Passage provided =>
* start *

Julio Carreras(h) es escritor y periodista argentino; dirige
la Agencia Digital Independiente de Noticias
AdinThe
Revolution has been an ideological lighthouse
Cuba: The Revolution reaches its 50th anniversary
Orestes Martí - Manuel Alberto Ramy
Interview with Julio Carreras
Las Palmas de Gran Canaria - Havana, Cuba - Buenos Aires, Argentina
The Revolution has been an ideological lighthouse
Cuba nears the celebration of the 50th anniversary of
the triumph of its Revolution. Did you live through that event? How do you
remember it?
Carreras: I was 9 when the Cuban Revolution triumphed, but I
remember that event with intensity because for us, the Argentines, that was also
a time of struggle. My family was Peronist and we were going through a period
when insurgent activities were carried out throughout the country against a pro-Yankee
military dictatorship. Around the same time, some guerrilla groups emerged, like
the Uturuncos, a Peronist militia born in my province, Santiago del Estero.
Beginning in 1959, it established a camp in the mountains of
NOA, engaging in guerrilla action and resisting the military repression for
little over a year.
My father and my uncles were young Peronist militants. One of
them led a very combative union, the teachers' union. So, when the Cuban
Revolution triumphed, my family went through a period of euphoria and hope. My
uncles, my father and their militant comrades talked a lot about the Cuban
Revolution. At a time when there was no TV, my father bought every news magazine
there was -- and there were many. My uncles joined him in that effort. They read
U.S. magazines printed in Spanish, such as Vision, The Reader's Digest and Life.
I remember seeing large photographs of Che -- in Life, if I'm
not mistaken. It must have been when he was in Punta del Este. Around that time,
Che had an interview with Argentine President Arturo Frondizi, who had been
elected by the Peronist votes (though Peronism remained banned.)
Well, I could fill several pages talking about my childhood
and teenage recollections about the Cuban Revolution. But in deference to your
space, I will say, closing this first answer, that for the Argentine Peronists
(a great majority of the people), the Cuban Revolution was a subject for study.
Many of its details were learned, little by little, through the network of
militants.
What influence did the Cuban Revolution have in your social
environment?

* end *

Collected data entries:
* start *

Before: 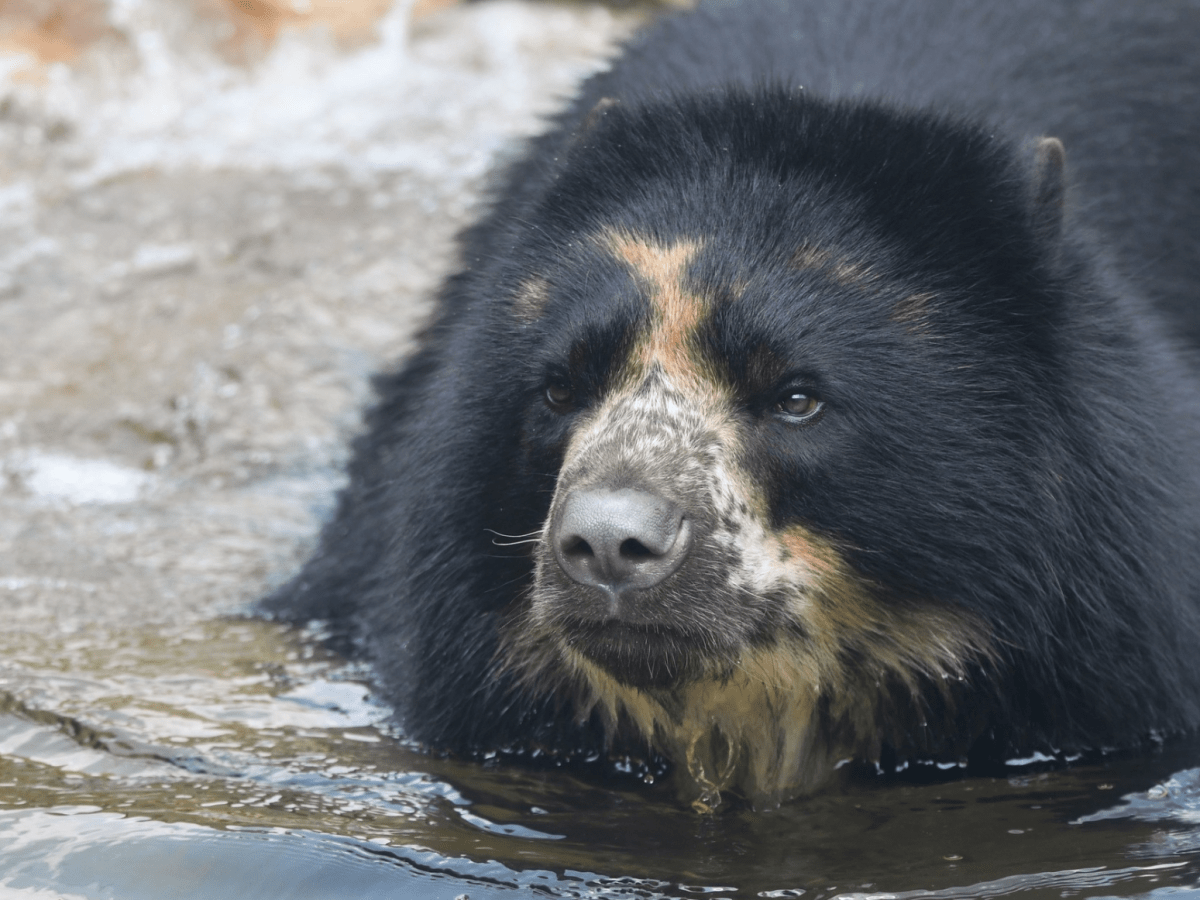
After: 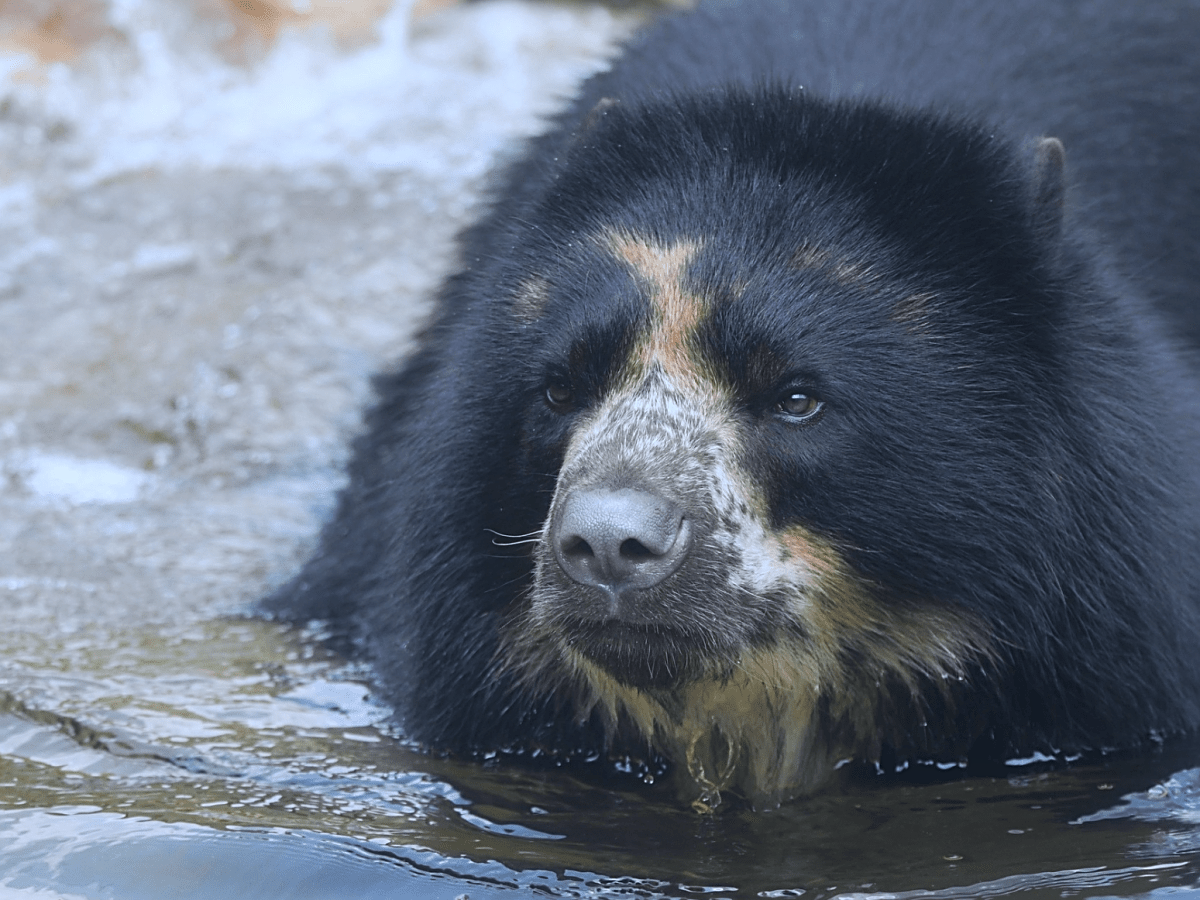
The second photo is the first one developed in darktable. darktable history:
exposure: exposure -0.064 EV, compensate highlight preservation false
contrast equalizer: y [[0.5, 0.488, 0.462, 0.461, 0.491, 0.5], [0.5 ×6], [0.5 ×6], [0 ×6], [0 ×6]]
white balance: red 0.931, blue 1.11
sharpen: on, module defaults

* end *

Aim 1 => In the interview with Julio Carreras, what was the name of the Peronist militia born in his home province of Santiago del Estero?
Aim 2 => Pick up the interview with Julio Carreras from the point where it stops.

Final answer 1 => The Uturuncos.

Final answer 2 =>
Carreras: Like me, tens of thousands of Argentine children
must have grown up listening to their Peronist families talk about the Cuban
Revolution.
The presence of Perón's delegate, John William Cooke, and
a superb militant journalist, Rodolfo Walsh, together with Massetti, among the
friends of the Revolution, made us feel that Cuba was almost part of Argentina.
Among the population in general there was great sympathy toward the Cuban
Revolution. In bars, social centers or cultural and educational centers, one
could hear praise for Cuba and its revolutionary process.
I think the influence of the Cuban Revolution in all of
Latin America was very stimulating. And its experiences gave spiritual
sustenance to millions of nationalist militants and revolutionaries throughout
the world, from the 1960s until today.
And they continue to provide sustenance. The success of
the movie "Che, the Argentine" demonstrates that clearly. Today, there is
another wave of young revolutionaries who avidly follow every detail of what has
been accomplished in Cuba.
What do you think about the U.S. blockade against Cuba? Would
you advise the new U.S. administration to lift it, in response to international
public opinion, especially to the vote in the United Nations?
Carreras: In the ethics of war, there is no recourse as
vicious as the starvation of besieged opponents. In itself, that's an admission
of defeat, because a perverse recourse is taken against people who cannot be
defeated in fair combat.
In 70 A.D., the Romans applied a blockade against the
brave Israeli soldiers they could not defeat and had found refuge in Massada.
The Spaniards also blockaded the brave Quilmes Indians in the Argentine
northwest and ended up defeating them through starvation. In other words, the
only prisoners they found were women, old people and children.
This same vile recourse was applied by the U.S. after the
sound defeat it suffered at the Bay of Pigs in 1961. Realizing that it could not
defeat Cuba by openly military means, it decided to undermine the people's moral
through an immoral blockade.
For 50 years, the U.S. has constantly suggested that it
doesn't care what the other nations think. Its recent invasion of Iraq
demonstrated this consistent attitude, in a brutal manner. Same as with Cuba, it
used the votes at the Organization of American States only when it was able to
manipulate them. Later, when those votes turned against it, it simply ignored
them.
Of course I would recommend the administration of Barack
Obama -- whom I consider a promising leader -- to immediately lift the blockade.
Not only for reasons of social ethics but also for convenience sakes. The United
States is going through the first stage of a very sharp economic debacle. What
we're seeing is a capitalist ineptitude that practically emptied that huge
country's economic potential in the past 30 years.
So, a policy of aperture by the U.S. is possible not only
as a strategy to repair its global relations but also as the empire's only way
to avoid its total ruination.
What do you consider the "unfinished topics" of the Cuban
revolutionary process?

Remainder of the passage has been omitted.